165 temp2 = temp1.inv();
(gdb) step
cv::Mat::operator= (this=0xbffff294, e=...) at /usr/include/opencv2/core/mat.hpp:1373
1373 e.op->assign(e, *this);
I ran a debugger on this myself and was able to trace through the inner call to invert() and watch it decide to fail based on an internal analysis of the matrix (determining that it was not invertible) -- and therefore return a matrix filled with zeros, matching what you have reported.
The invert() function is defined in cxlapack.cpp, in case you are interested in taking a look at the source code.
For random matrix R product R^T*R may be singular. So any kind of LU-decomposition will stop prematurely, resulting in zero output.
To overcome this, one may invert matrix R^T*R+alpha*I. Here I is identity matrix, alpha - some positive number. If alpha is close zero and R^T*R is not singular, inverse of R^T*R+alpha*I is close to inverse of R^T*R. For details, see Tikhonov regularization
Another case is matrix R^T*R being not singular but ill-conditioned. Condition number for large unstructured matrix may be tremendous, resulting in weird behavior of matrix inversion (LU-decomposition works correctly only for relatively small condition numbers).
About normalizing
Normalizing matrix will improve inversion behavior because it decreases condition number.
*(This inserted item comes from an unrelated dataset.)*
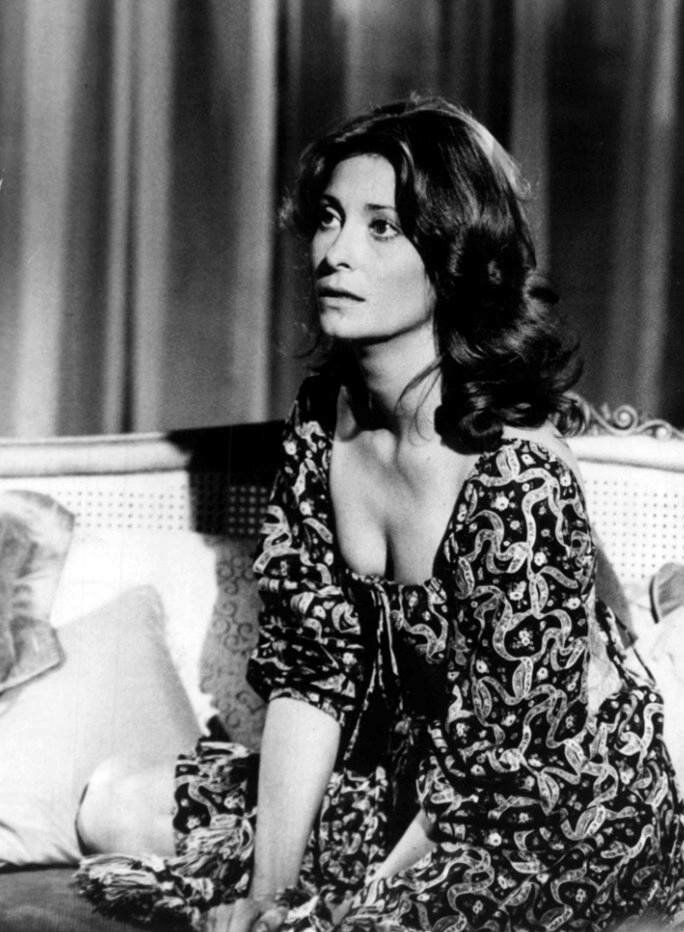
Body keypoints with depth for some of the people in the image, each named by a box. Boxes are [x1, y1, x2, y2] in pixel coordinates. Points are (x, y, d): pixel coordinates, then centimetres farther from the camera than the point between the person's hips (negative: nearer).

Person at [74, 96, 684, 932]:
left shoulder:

I've came to the same conclusion than @berak. I hope the following experiments will help you.
I tried your code with a matrix filled with some random values (normal distribution centered on 0 with a standard dev of sigma. As sigma is increasing, the values of the final matrix decrease.
Here is the code I used:
cv::Mat R(960,960, CV_32FC1);
double sigma[] = { 1.0, 10.0, 100.0, 1000.0, 10000.0, 100000.0, 1000000.0, 10000000.0 };
cv::Scalar mean[_countof(sigma)] = {0};
cv::Scalar stdv[_countof(sigma)] = {0};
for (int i = 0; i < _countof(sigma); i++)
{
cv::randn(R, cv::Scalar::all(0.0), cv::Scalar::all(sigma[i]));
cv::Mat temp2 = (R * R.t()).inv();
cv::meanStdDev(temp2, mean[i], stdv[i]);
}
Here are the mean and standard dev of the output matrix for increasing sigmas:
sigma mean stddev
1.0 3.94e-004 1.32
10.0 1.25e-004 3.82e-002
100.0 3.32e-007 1.09e-004
1000.0 2.40e-009 2.23e-006
10000.0 9.82e-012 1.05e-008
100000.0 2.23e-013 1.73e-010
1000000.0 1.44e-015 2.88e-012
10000000.0 9.61e-017 2.77e-014
So, a solution for you would be to normalize your input matrix so that all the values fit into [0;1] or [-1;1].